[[ Selected text open ]]
While BofA trimmed its real gross domestic product (GDP) growth forecast for China for this year to 8.0 per cent from 8.3 per cent, it reserved its biggest cut for 2022 to 5.3 per cent from 6.2 per cent. It also trimmed its 2023 outlook to 5.8 per cent from 6.0 per cent.

BofA’s cuts come as economic headwinds have been growing for China’s $14.5-trillion economy and reflect growing concern that Evergrande’s troubles could have a wide impact.

Recent weak data including retail sales and factory output also pointed towards a downturn in the country’s economy due to supply chain bottlenecks and COVID-19, after China posted a stellar recovery from the pandemic last year.

Standard Chartered and ING said last week they considered inadequate policy support as a major downside risk to their GDP forecasts and called for a 50 basis point cut to the central bank’s reserve requirement ratio in the fourth-quarter.

Goldman Sachs cautioned on Monday that further deterioration in the property market would challenge economic policies in 2022 unless China’s growth target was set much lower than 5 per cent-6 per cent.

China’s real estate sector, comprising about a quarter of the country’s economy, has been in the spotlight since the risk of debt-saddled Evergrande defaulting increased, with markets tanking on Monday over its repercussions.

Evergrande has total liabilities of $305-billion with two bond payments due this week, which it is unlikely to fulfill. Its total liability burden stands at less than 2 per cent of GDP, signalling Beijing is well placed to prevent a wider economic shock.

BofA said its base-case scenario of the ongoing problems at Evergrande is “there would be little spillover” effect on the property sector as a whole and financial markets if the government facilitates an orderly debt restructuring.

“Any further delay in policy response from the fourth quarter of 2021 to the first quarter of 2022 or mishandling of a major debtor default would potentially raise the risk of growth dislocation,” analysts at the investment bank said in a note.
[[ Selected text closed ]]
[[ Material provided open ]]
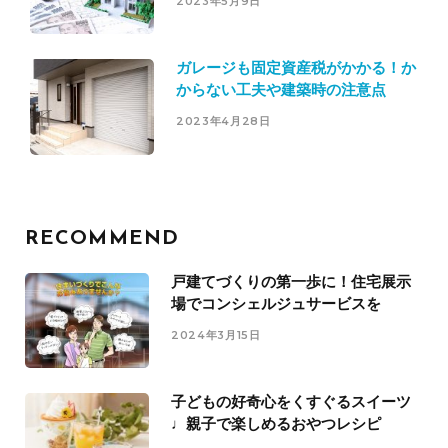
2023年5月9日
ガレージも固定資産税がかかる！か
からない工夫や建築時の注意点
2023年4月28日
RECOMMEND
戸建てづくりの第一歩に！住宅展示
場でコンシェルジュサービスを
2024年3月15日
子どもの好奇心をくすぐるスイーツ
♩親子で楽しめるおやつレシピ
[[ Material provided closed ]]
Check your understanding
(A) In the passage on China's growth forecasts, what share of China's economy does the real estate sector make up?
(B) Translate this sentence from the passage on China's growth forecasts into Spanish: "Evergrande has total liabilities of $305-billion with two bond payments due this week, which it is unlikely to fulfill."
(C) Print the part of the passage on China's growth forecasts that begins at the words "Recent weak data" and stops after "over its repercussions.".

Responses to the tasks
(A) About a quarter of the country's economy.

(B) Evergrande tiene pasivos totales de 305.000 millones de dólares y dos pagos de bonos que vencen esta semana, los cuales es poco probable que cumpla.

(C)
Recent weak data including retail sales and factory output also pointed towards a downturn in the country’s economy due to supply chain bottlenecks and COVID-19, after China posted a stellar recovery from the pandemic last year.

Standard Chartered and ING said last week they considered inadequate policy support as a major downside risk to their GDP forecasts and called for a 50 basis point cut to the central bank’s reserve requirement ratio in the fourth-quarter.

Goldman Sachs cautioned on Monday that further deterioration in the property market would challenge economic policies in 2022 unless China’s growth target was set much lower than 5 per cent-6 per cent.

China’s real estate sector, comprising about a quarter of the country’s economy, has been in the spotlight since the risk of debt-saddled Evergrande defaulting increased, with markets tanking on Monday over its repercussions.